We earlier explained why the individual mandate contained in Obamacare is unconstitutional because it exceeds Congress’s power under the Commerce Clause. We joined an amicus brief filed by the Cato Institute supporting Virginia’s challenge in a case pending in Richmond, which you can find here. The judge in the Virginia case also rejected the federal government’s motion to dismiss the lawsuit.  Three former U.S. attorneys general, William Barr, Ed Meese, and Dick Thornburgh, also filed a brief challenging Obamacare in that case.

Briefs in many constitutional challenges to Obamacare can be found at this website.

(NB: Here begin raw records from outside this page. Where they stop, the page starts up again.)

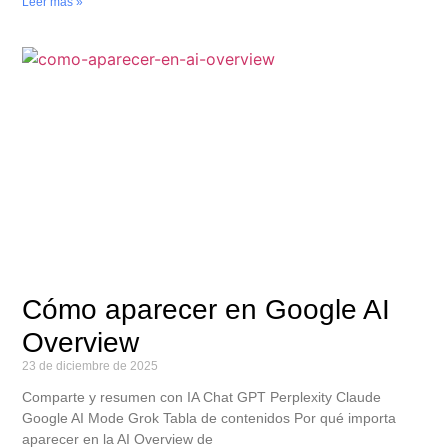
Leer más »
Cómo aparecer en Google AI
Overview
23 de diciembre de 2025
Comparte y resumen con IA Chat GPT Perplexity Claude
Google AI Mode Grok Tabla de contenidos Por qué importa
aparecer en la AI Overview de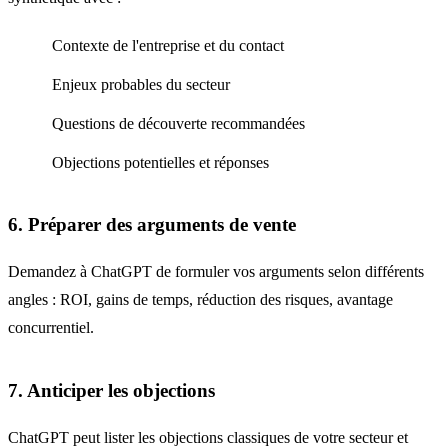
Contexte de l'entreprise et du contact
Enjeux probables du secteur
Questions de découverte recommandées
Objections potentielles et réponses
6. Préparer des arguments de vente
Demandez à ChatGPT de formuler vos arguments selon différents
angles : ROI, gains de temps, réduction des risques, avantage
concurrentiel.
7. Anticiper les objections
ChatGPT peut lister les objections classiques de votre secteur et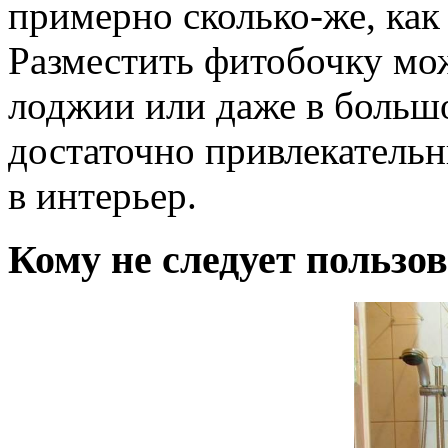
примерно сколько-же, как 
Разместить фитобочку мож
лоджии или даже в больш
достаточно привлекатель
в интерьер.
Кому не следует пользо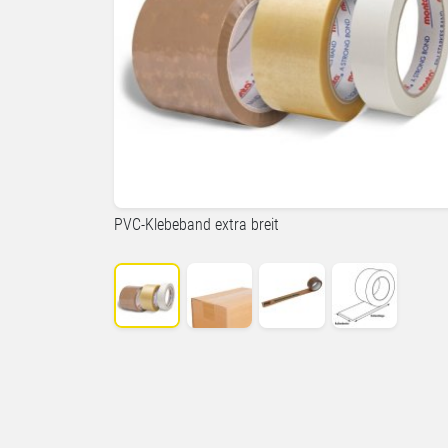
PVC-Klebeband extra breit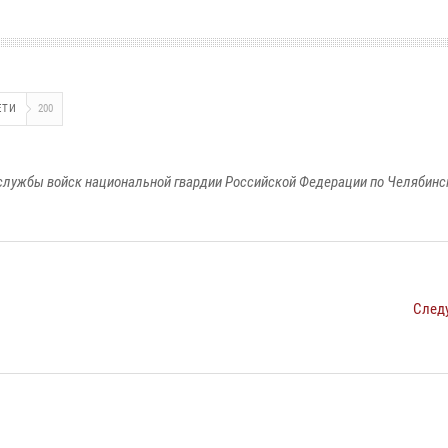
ЕТИ
200
службы войск национальной гвардии Российской Федерации по Челябинс
След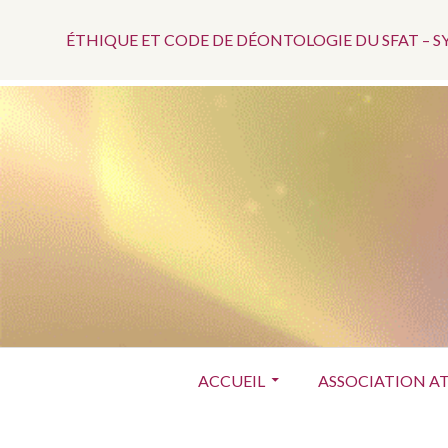
Menu
Aller
au
ÉTHIQUE ET CODE DE DÉONTOLOGIE DU SFAT – 
Top
contenu
Menu
ACCUEIL
ASSOCIATION A
principal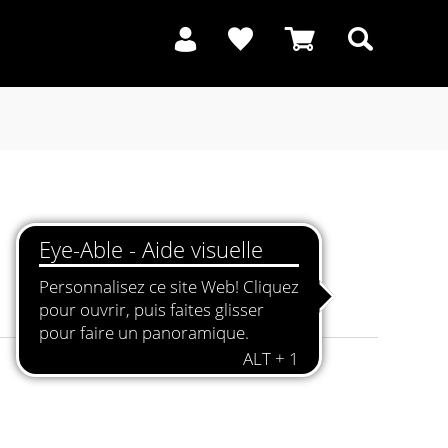
Recherche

At the ACA Litigation Blog, Brad Joondeph summarizes the Florida judge’s ruling, noting:

After laying out the competing arguments as to whether [the individual mandate, contained in Section 1501(b) of Obamacare,] is within Congress’s commerce power, he states as follows: ‘At this stage in the litigation, this is not even a close call.’ Judge Vinson goes on to explain that the individual mandate is ‘simply without prior precedent’ (p.61), and that, unlike statutes upheld by the Supreme Court in prior Commerce Clause decisions cited by the federal government (such as Heart of Atlanta Motel and Wickard), this regulation ‘is not based on an activity that [people] make the choice to undertake’ (p.63). In other words, Judge Vinson sees this as a regulation of inactivity, and thus one that is qualitatively different from prior uses of the commerce power (as augmented by the Necessary and Proper Clause). Moreover, he finds it highly salient that those regulated by 1501 (that is, all legal residents) have not taken some sort of voluntary action (such as entering the motel business, or growing wheat, for example) before being subjected to the provision’s requirement. Seeing the minimum coverage requirement in these terms, I think, is probably going about 75 percent of the way towards finding it unconstitutional. Mind you, Judge Vinson concludes by stating that he is holding only that the states have ‘stated a plausible claim.’ (p. 64). But the reasoning behind his conclusion–not to mention the modifier ‘most definitely’ that precedes it–gives one the sense that, following the coming motions for summary judgment, the odds are in favor of the court declaring the minimum coverage provision unconstitutional.